◆ PROBLEM TO SOLVE
Edit the entries below by replacing "doanh nghiệp" with "công ty" wherever it occurs, keeping every other line and word unchanged.

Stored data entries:
★ ★ ★

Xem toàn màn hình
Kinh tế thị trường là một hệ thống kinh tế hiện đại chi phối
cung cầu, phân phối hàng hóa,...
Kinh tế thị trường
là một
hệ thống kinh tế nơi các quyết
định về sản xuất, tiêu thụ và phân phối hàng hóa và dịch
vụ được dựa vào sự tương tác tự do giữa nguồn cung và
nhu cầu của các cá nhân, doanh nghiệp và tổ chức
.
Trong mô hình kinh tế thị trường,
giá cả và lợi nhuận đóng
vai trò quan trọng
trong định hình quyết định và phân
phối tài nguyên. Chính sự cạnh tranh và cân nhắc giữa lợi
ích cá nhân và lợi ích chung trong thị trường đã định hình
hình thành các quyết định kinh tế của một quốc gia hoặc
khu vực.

★ ★ ★

◆ ANSWER FOR THE TASK
Xem toàn màn hình
Kinh tế thị trường là một hệ thống kinh tế hiện đại chi phối
cung cầu, phân phối hàng hóa,...
Kinh tế thị trường
là một
hệ thống kinh tế nơi các quyết
định về sản xuất, tiêu thụ và phân phối hàng hóa và dịch
vụ được dựa vào sự tương tác tự do giữa nguồn cung và
nhu cầu của các cá nhân, công ty và tổ chức
.
Trong mô hình kinh tế thị trường,
giá cả và lợi nhuận đóng
vai trò quan trọng
trong định hình quyết định và phân
phối tài nguyên. Chính sự cạnh tranh và cân nhắc giữa lợi
ích cá nhân và lợi ích chung trong thị trường đã định hình
hình thành các quyết định kinh tế của một quốc gia hoặc
khu vực.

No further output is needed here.